Dearborn’s tree-lined streets are home to a variety of people from different backgrounds, but the city’s reputation as a socially and economically accessible hamlet has failed to draw large numbers of a surprising group: Its own employees.
Public employees–who once overwhelmingly lived in the communities where they worked–have slowly filtered out since in-residence laws were taken off the books in the 1990s.
But some Dearborn officials would like to see residency laws return in an effort to increase employee support of the city.
“I am a proponent of requiring all employees to live in the municipality where they live,” said Dearborn City Council President Thomas Tafelski. “We pay (employee) salaries and pensions, and employees are well-compensated. I think we should try to get some of that back.”
Mayor Jack O’Reilly also said he is in support of residency requirements, but said a said the passage of an in-residence law the one signed by New Jersey Gov. Chris Christie in 2011 is unlikely.
“I think employees should live here,” he said. “But I don’t think it’s likely to get support in Lansing. As mayor, I have to focus on things that we can get done; I don’t think we’re going to see a change any time soon.”
Dearborn for Work, Not Home
Though the city does not have data on hand about exactly how many employees live within Dearborn, the numbers are low. Interestingly, the likelihood that an employee lives in the city goes up if they are among middle- to lower-wage workers, said O’Reilly.
Meanwhile, the city has around 3,500 vacant homes, according to the 2010 U.S. Census.
It’s difficult to determine the reason more employees don’t live within the city.

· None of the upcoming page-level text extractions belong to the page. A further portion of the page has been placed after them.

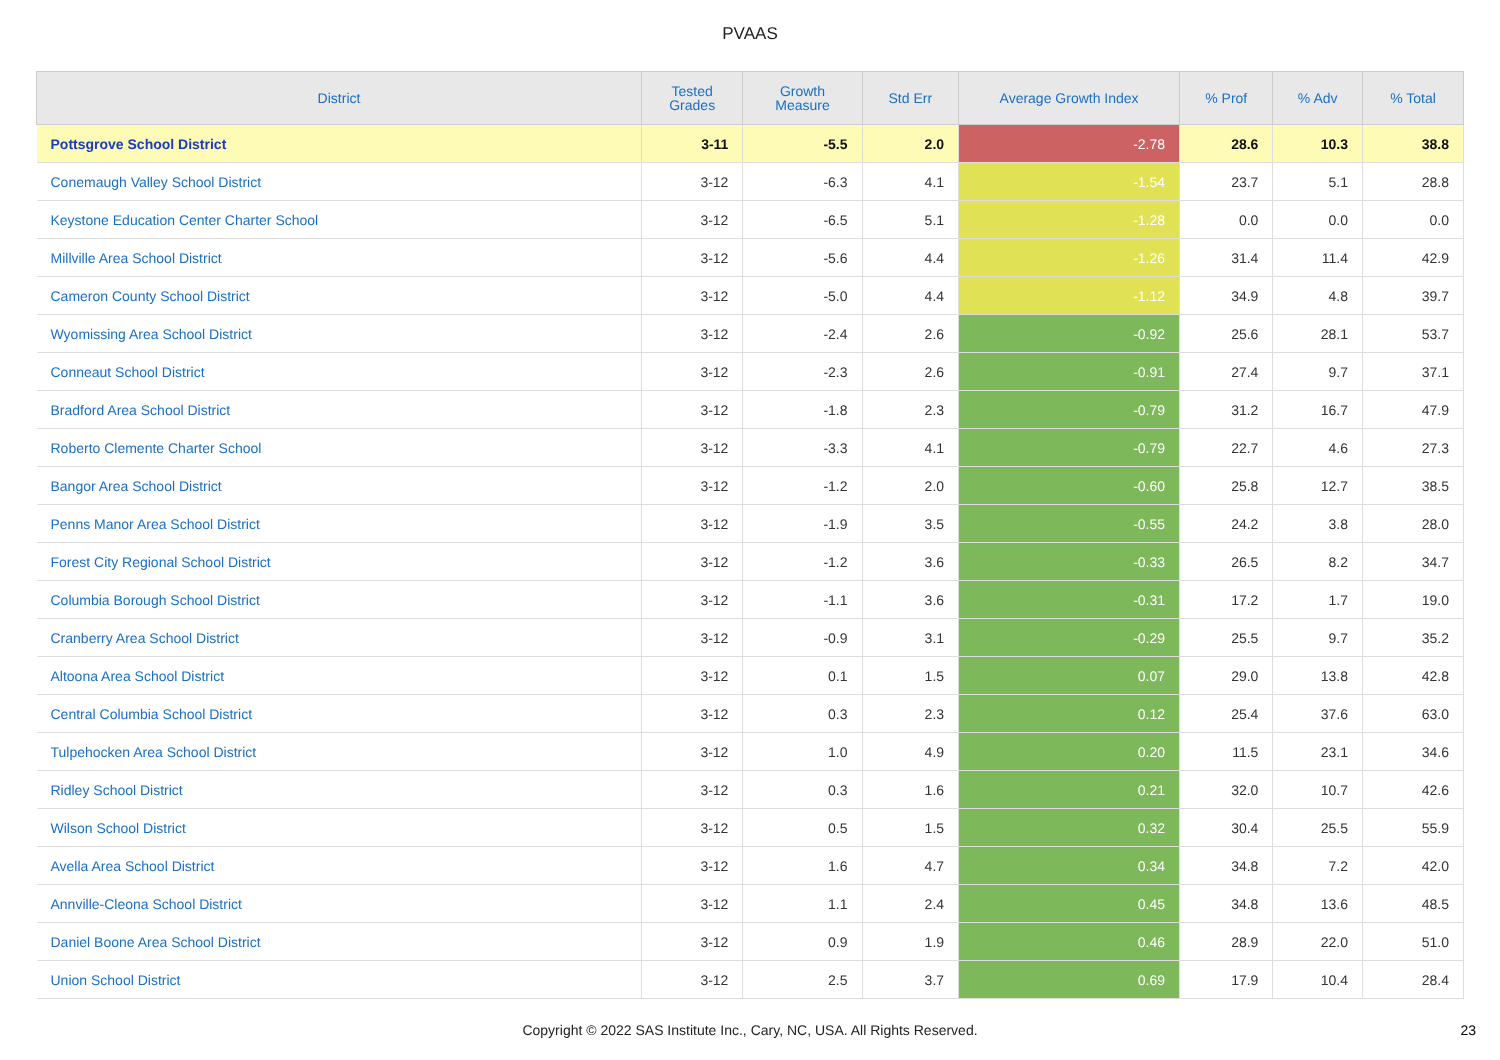PVAAS
| District | Tested Grades | Growth Measure | Std Err | Average Growth Index | % Prof | % Adv | % Total |
| --- | --- | --- | --- | --- | --- | --- | --- |
| Pottsgrove School District | 3-11 | -5.5 | 2.0 | -2.78 | 28.6 | 10.3 | 38.8 |
| Conemaugh Valley School District | 3-12 | -6.3 | 4.1 | -1.54 | 23.7 | 5.1 | 28.8 |
| Keystone Education Center Charter School | 3-12 | -6.5 | 5.1 | -1.28 | 0.0 | 0.0 | 0.0 |
| Millville Area School District | 3-12 | -5.6 | 4.4 | -1.26 | 31.4 | 11.4 | 42.9 |
| Cameron County School District | 3-12 | -5.0 | 4.4 | -1.12 | 34.9 | 4.8 | 39.7 |
| Wyomissing Area School District | 3-12 | -2.4 | 2.6 | -0.92 | 25.6 | 28.1 | 53.7 |
| Conneaut School District | 3-12 | -2.3 | 2.6 | -0.91 | 27.4 | 9.7 | 37.1 |
| Bradford Area School District | 3-12 | -1.8 | 2.3 | -0.79 | 31.2 | 16.7 | 47.9 |
| Roberto Clemente Charter School | 3-12 | -3.3 | 4.1 | -0.79 | 22.7 | 4.6 | 27.3 |
| Bangor Area School District | 3-12 | -1.2 | 2.0 | -0.60 | 25.8 | 12.7 | 38.5 |
| Penns Manor Area School District | 3-12 | -1.9 | 3.5 | -0.55 | 24.2 | 3.8 | 28.0 |
| Forest City Regional School District | 3-12 | -1.2 | 3.6 | -0.33 | 26.5 | 8.2 | 34.7 |
| Columbia Borough School District | 3-12 | -1.1 | 3.6 | -0.31 | 17.2 | 1.7 | 19.0 |
| Cranberry Area School District | 3-12 | -0.9 | 3.1 | -0.29 | 25.5 | 9.7 | 35.2 |
| Altoona Area School District | 3-12 | 0.1 | 1.5 | 0.07 | 29.0 | 13.8 | 42.8 |
| Central Columbia School District | 3-12 | 0.3 | 2.3 | 0.12 | 25.4 | 37.6 | 63.0 |
| Tulpehocken Area School District | 3-12 | 1.0 | 4.9 | 0.20 | 11.5 | 23.1 | 34.6 |
| Ridley School District | 3-12 | 0.3 | 1.6 | 0.21 | 32.0 | 10.7 | 42.6 |
| Wilson School District | 3-12 | 0.5 | 1.5 | 0.32 | 30.4 | 25.5 | 55.9 |
| Avella Area School District | 3-12 | 1.6 | 4.7 | 0.34 | 34.8 | 7.2 | 42.0 |
| Annville-Cleona School District | 3-12 | 1.1 | 2.4 | 0.45 | 34.8 | 13.6 | 48.5 |
| Daniel Boone Area School District | 3-12 | 0.9 | 1.9 | 0.46 | 28.9 | 22.0 | 51.0 |
| Union School District | 3-12 | 2.5 | 3.7 | 0.69 | 17.9 | 10.4 | 28.4 |
Copyright © 2022 SAS Institute Inc., Cary, NC, USA. All Rights Reserved. 23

Unlike some communities, housing prices in Dearborn vary from very expensive to very affordable.
Joey Thorington, the president of the Dearborn Firefighters union, said that has not always been the case.
“When I hired into the department 14 years ago, I looked for a house in Dearborn for a long time,” he said. “But it was at the peak of the high housing market and I couldn’t afford a house that could accommodate a family at that time.
"Today it would be a lot different."
He added that many firefighters that hired into the department from another job were already homeowners, and now, they’re suffering from house-lock.
“A lot of firefighters have told me they can’t sell their homes; they’re upside down and sideways on their mortgage, and there’s no end in sight,” he said. “A lot of the younger guys–who are looking for a house for the first time, are more interested in moving into the city because of what’s available, and they’re just starting out.”
Gregg Allgeier, the president of union, said residency does not mean an employee would show more commitment to the city merely by living in it, and that a law requiring residency is prohibitive.
“It’s a matter of choice,” he said. “There are officers themselves that have not grown up choose here that choose to live elsewhere. Many police officers are not comfortable living where they work ... it doesn’t mean they are not community-oriented; a desire to do good policing doesn’t come from living there.”
Incentives and Lures
Currently, there are some incentives in place to lure employees back to the city.
O’Reilly said a program that gives employees financial assistance in purchasing foreclosed homes acquired by the city and brought up to code has received interest, and that employees are getting pre-qualified to make purchases.
Tafelski said the city in and of itself should be a catalyst for residency.
“We have excellent amenities," he said, "and there’s no reason anyone shouldn’t want to live here."